Poke a Stick in it
I thought about posting something about politics. Say, about how Rep. Istook (R, Oklahoma) managed to insert a paragraph into the 1300 page Omnibus Spending Bill, granting Congressional Committee Chairmen and their staff the right to examine the tax returns of anyone in the country, free of the restraints of privacy regulations. Or about how the House Republicans just voted to allow indicted felons to retain their Committee Chairmanships (how convenient: they could turn around and scrutinize the tax returns of the Prosecutor who indicted them).
Nah, I thought, just another typical week on Capitol Hill. I’ll only really get worried when the Republican Caucus votes to allow convicted felons to retain their Chairmanships and the Appropriations Bill contains language authorizing them to order FBI surveillance of whomever they choose.
Nope, if I want to choose a controversial topic, I should write something about XHTML and MIME types, what we, here at Musings, like to call the “third rail” of Web Design. There are those who say serving XHTML as text/html
is just fine and those who say it’s evil incarnate. Sort of a Red State/Blue State thing, but with much lower stakes.
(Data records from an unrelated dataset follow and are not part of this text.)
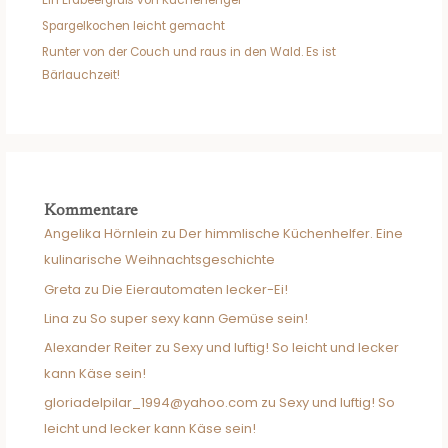
Spargelkochen leicht gemacht
Runter von der Couch und raus in den Wald. Es ist
Bärlauchzeit!
Kommentare
Angelika Hörnlein
zu
Der himmlische Küchenhelfer. Eine
kulinarische Weihnachtsgeschichte
Greta
zu
Die Eierautomaten lecker-Ei!
Lina
zu
So super sexy kann Gemüse sein!
Alexander Reiter
zu
Sexy und luftig! So leicht und lecker
kann Käse sein!
gloriadelpilar_1994@yahoo.com
zu
Sexy und luftig! So
leicht und lecker kann Käse sein!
Me, I figure it’s pointless to argue about whether people currently serving XHTML as text/html
should switch to serving it as application/xhtml+xml
. 99% of it is ill-formed tag soup, which would instantly produce a yellow screen of death if served with the correct MIME type.
But what about the remaining 1%? “I’ve got this XHTML thing down,” they say, “I could switch anytime I want. I just don’t feel the need to … yet.” Yes, pick up a case of the Patch at the pharmacy, and you’ll do fine.
Except …
Aside from the obvious difference that well-formedness now become an absolute requirement (and not an easy one to satisfy) there are lots of subtler differences between otherwise identical documents, served as text/html and application/xhtml+xml. You may not have heard about it, since most discussions get bogged down well before they get to the subtle stuff.
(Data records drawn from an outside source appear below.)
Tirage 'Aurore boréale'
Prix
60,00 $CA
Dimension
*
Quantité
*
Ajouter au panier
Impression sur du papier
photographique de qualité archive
Fortunately, Gez Lemon has started putting together a test suite to illustrate the differences. Help him out by contributing your own examples of how switching MIME types affects the rendering of XHTML documents.
[Gez also has a service which lets you test serving up any page as application/xhtml+xml
. It’s somewhat more advanced than the one I linked to above.]
Re: Poke a Stick in it
I’ve been thinking I might add an entry “How is the treatment of application/xhtml+xml documents different from the treatment of text/html documents?” in the Mozilla Web Author FAQ. It’s not a frequent newsgroup question but is seems to be a frequent blog issue.
Perhaps “Should I serve application/xhtml+xml to Mozilla?” would also warrant an entry in the FAQ.